- [Prompt] Omit the pictures and transcribe every other part of the records exactly.

(Material provided Opens)

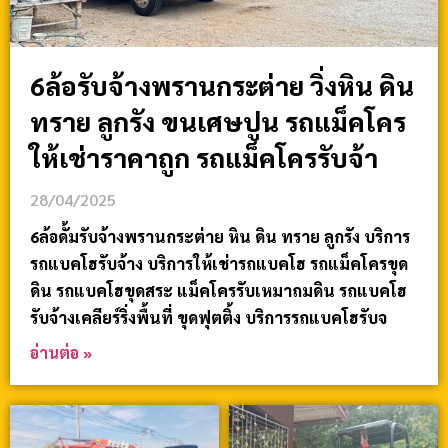
6ล้อรับจ้างพรานกระต่าย วิ่งหิน ดิน
ทราย ลูกรัง ขนเศษปูน รถแม็คโคร
ให้เช่าราคาถูก รถแม็คโครรับจ้า
28/04/2025
6ล้อดั้มรับจ้างพรานกระต่าย หิน ดิน ทราย ลูกรัง บริการ
รถแบคโฮรับจ้าง บริการให้เช่ารถแบคโฮ รถแม็คโครขุด
ดิน รถแบคโฮขุดสระ แม็คโครรับเหมาถมดิน รถแบคโฮ
รับจ้างเคลียร์ริ่งพื้นที่ ขุดฟุตติ้ง บริการรถแบคโฮรับจ
อ่านต่อ »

(Material provided Closes)

- [Expected answer]
6ล้อรับจ้างพรานกระต่าย วิ่งหิน ดิน
ทราย ลูกรัง ขนเศษปูน รถแม็คโคร
ให้เช่าราคาถูก รถแม็คโครรับจ้า
28/04/2025
6ล้อดั้มรับจ้างพรานกระต่าย หิน ดิน ทราย ลูกรัง บริการ
รถแบคโฮรับจ้าง บริการให้เช่ารถแบคโฮ รถแม็คโครขุด
ดิน รถแบคโฮขุดสระ แม็คโครรับเหมาถมดิน รถแบคโฮ
รับจ้างเคลียร์ริ่งพื้นที่ ขุดฟุตติ้ง บริการรถแบคโฮรับจ
อ่านต่อ »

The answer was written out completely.